Sister blog of Physicists of the Caribbean in which I babble about non-astronomy stuff, because everyone needs a hobby

Friday 17 June 2016

Spiders, inspiring kinky sex and Celtic monuments

If they did not have to mate with females, male spiders would certainly avoid them altogether. Females are larger, more aggressive, and often eat their suitors before or after sex. Male nursery web spiders have a more legs-on approach: they tie the female down with shackles of silk. These "bridal veils" have long been suspected to help males avoid becoming a sexual dessert. But this idea was not empirically tested until February 2016.

In 2013, photos of silken structures comprising a vertical pillar surrounded by an intricate fence of white were uploaded to Reddit and Facebook. They went viral, passed around the public and sent to expert entomologists. After three days, a tiny spider popped out. Silkhenge is a spider egg sac. The species remains a mystery, however.

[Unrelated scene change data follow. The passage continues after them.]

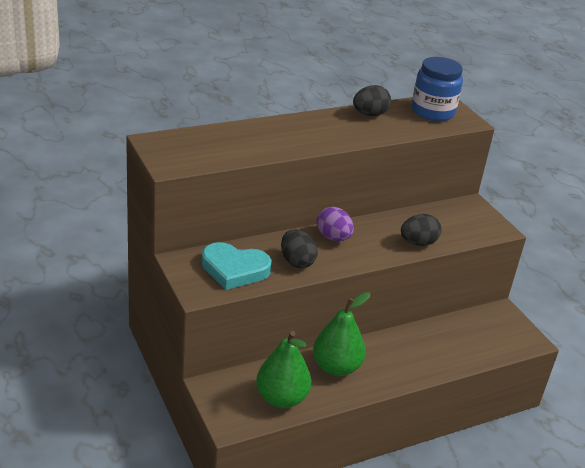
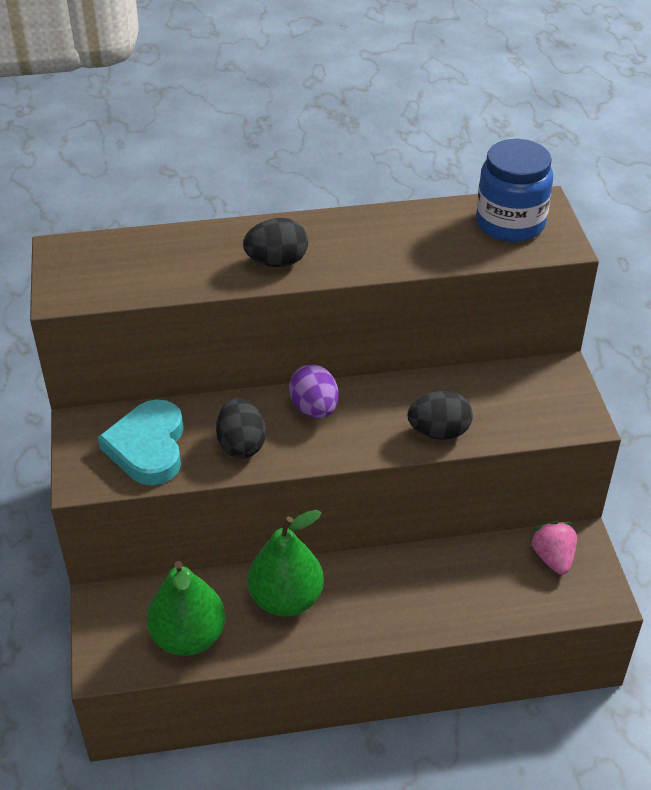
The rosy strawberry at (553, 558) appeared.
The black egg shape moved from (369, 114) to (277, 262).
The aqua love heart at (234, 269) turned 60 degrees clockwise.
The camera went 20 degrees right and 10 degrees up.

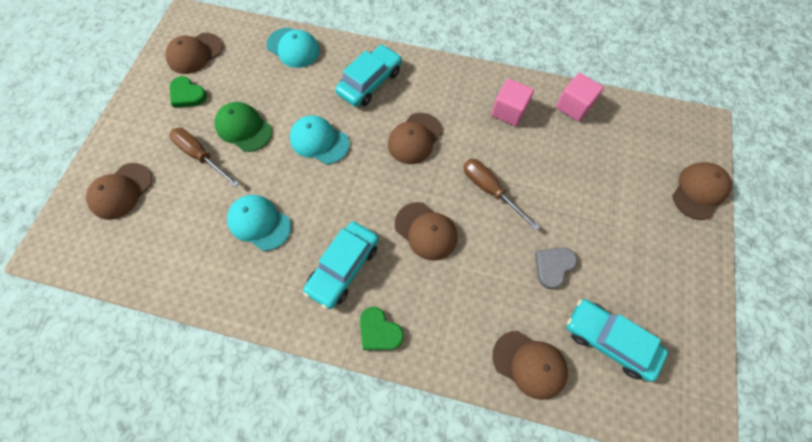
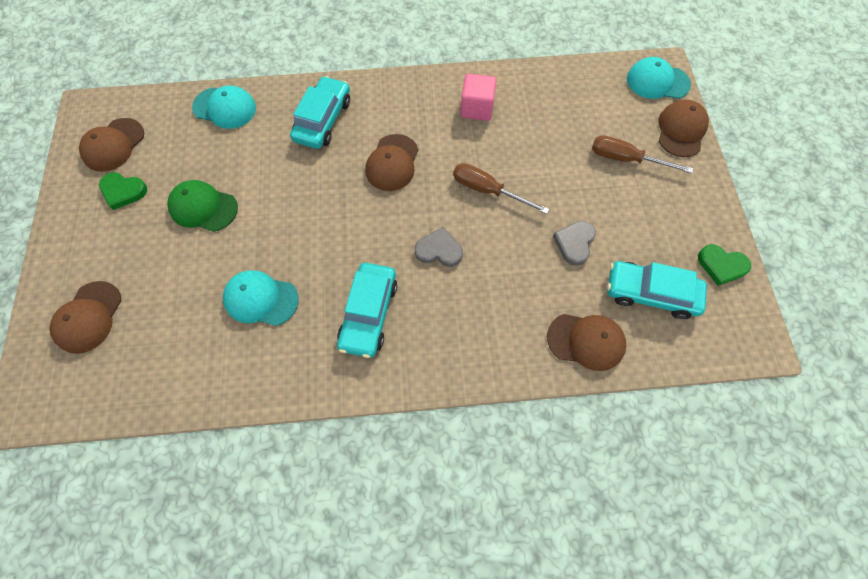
The rosy solid cube at (573, 106) disappeared.
The russet hand screwdriver moved from (201, 156) to (625, 159).
The aqua peaked cap moved from (319, 141) to (657, 81).
The emerald love heart moved from (379, 331) to (721, 265).
The russet peaked cap at (426, 231) was replaced by the grey love heart at (439, 250).
The camera went 20 degrees left and 0 degrees up.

And my personal favourite :

By crawling backwards along this dragline, net spiders – colloquially known as slingshot spiders – convert their web into an elastic cone, with themselves at the centre. And there they wait, until they detect a nearby fly on the wing. "For a long time, people thought that if something is vibrating nearby they would activate the slingshot," says Torres. "But most studies have now indicated that they wait for something to fly into the web." When this happens, the spider lets go of the coiled up dragline, firing itself – and the web – at high speeds into its prey.